Der Río Napo ergießt sich in ein Gewässer, das so riesig ist, dass die Spanier schon glauben, sie seien am Meer. Doch es herrscht eine kräftige Strömung, die sie mit sich fortreißt, mal mehr nach Norden, mal mehr nach Süden, in der Hauptrichtung aber immer nach Osten. Ohne Kompass treiben sie durch ein Gewirr von Sandbänken und Seitenarmen. Der Wald wabert von zirpenden Grillen, brüllenden Affen und krächzenden Papageien. Der Fluss ist voll von schmackhaften Pirarucu-Fischen und gefräßigen Piranhas. Von El Dorado ist weit und breit keine Spur. Dafür hagelt es häufig giftige Pfeile, die von kriegerischen Indianern abgeschossen werden.

Dumpfe Trommelschläge hallen durch den Dschungel, kündigen die Ankunft der Weißen mit den seltsamen Wasserfahrzeugen an. Fasziniert lauschen die Indianer dem Chorgesang der Ostermesse, die der Dominikanerpater Gaspar de Carvajal – gleichzeitig Chronist der Expedition – zwischen den Hütten eines Dorfs hält. Die Ureinwohner sind von dem Ritual so angetan, dass sie sich bereitwillig taufen lassen. Die
alten Götter geben sie deswegen noch lange nicht auf, und zum Abschied erschrecken sie die Spanier mit einem Beschwörungstanz, bei dem sie Dämonenmasken aus geschnitztem Kürbis tragen, mit flatternden Strohbändern und einem gebleckten Jaguargebiss.
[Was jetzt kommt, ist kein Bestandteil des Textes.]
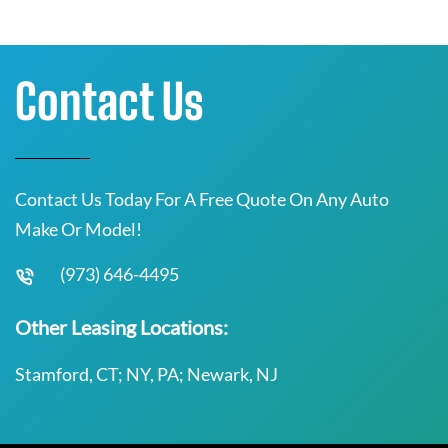
Contact Us
Contact Us Today For A Free Quote On Any Auto
Make Or Model!
(973) 646-4495
Other Leasing Locations:
Stamford, CT; NY, PA; Newark, NJ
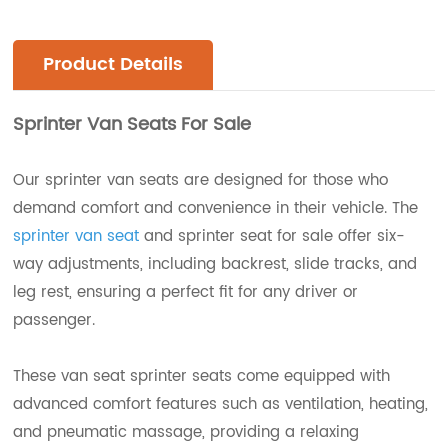
Product Details
Sprinter Van Seats For Sale
Our sprinter van seats are designed for those who
demand comfort and convenience in their vehicle. The
sprinter van seat
and sprinter seat for sale offer six-
way adjustments, including backrest, slide tracks, and
leg rest, ensuring a perfect fit for any driver or
passenger.
These van seat sprinter seats come equipped with
advanced comfort features such as ventilation, heating,
and pneumatic massage, providing a relaxing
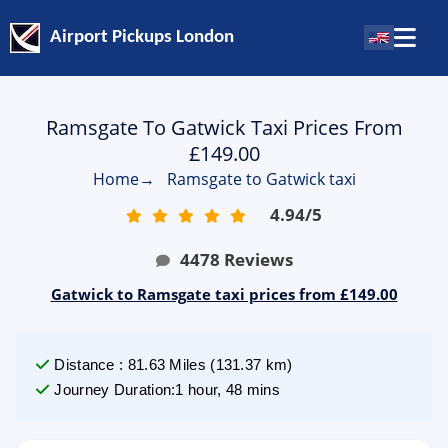
Airport Pickups London
Ramsgate To Gatwick Taxi Prices From
£149.00
Home
→
Ramsgate to Gatwick taxi
4.94
/
5
4478
Reviews
Gatwick to Ramsgate taxi prices from £149.00
Distance
:
81.63
Miles
(
131.37
km)
Journey Duration
:
1 hour, 48 mins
Francisco de Orellana und seine Spanier sehen, wie im Gebiet der Manao ein riesiger Fluss mit schwarzen, schlammigen Fluten in den Strom einmündet, und taufen ihn Rio Negro. Sie werden von kriegerischen Frauen angegriffen, von denen die Indianer ihnen bereits erzählt haben. Wütende Amazonen attackieren die Schiffe, schießen Carvajal ein Auge aus und verwunden auch Orellana. Mit Pfeilen bespickt, sehen die Schiffe aus wie riesige, stachelige Igel. Weitere zwei Monate treibt die Flotte auf dem Strom, der einmal den Namen Amazonas tragen wird. Am 26. August 1542 erreichen sie, nach acht Monaten und fast 6000 Kilometer Flussfahrt, das offene Meer. Sie haben El Dorado nicht gefunden, stattdessen den größten Strom der Welt.

Während Orellana nach Spanien segelt, kämpft sich Pizarro mit seinem Heer zurück. Er ist Orellana anfangs zu Fuß gefolgt, trifft dabei im Urwald den halb verhungerten Sánchez de Vargas, der ihm die bittere Wahrheit erzählt. Der Weg aus dem Dschungel hoch in die Anden dauert zwei Jahre. Ganze 80 ausgemergelte Gestalten kommen schließlich in Quito an.

Francisco de Orellana kehrt 1545 im Auftrag des Königs mit einer neuen Expedition an die Amazonas-Mündung zurück. Er will den Strom gründlicher erforschen und an der Mündung des Rio Negro eine Siedlung anlegen. Wieder lässt er den Hauptteil der Truppe warten, wieder geht er mit einer Vorhut voraus. Anfang 1546 bricht er mit 300 Leuten stromaufwärts auf. Er kommt nie mehr zurück.

Die verbleibende Truppe hat bald genug von Dschungel, Giftpfeilen und Moskitos. Sie segelt nach Panama und löst sich dort auf. Scharen von Abenteurern werden von nun an nach El Dorado suchen. Das Goldreich aber bleibt, was es wohl immer gewesen ist: eine wunderschöne Legende.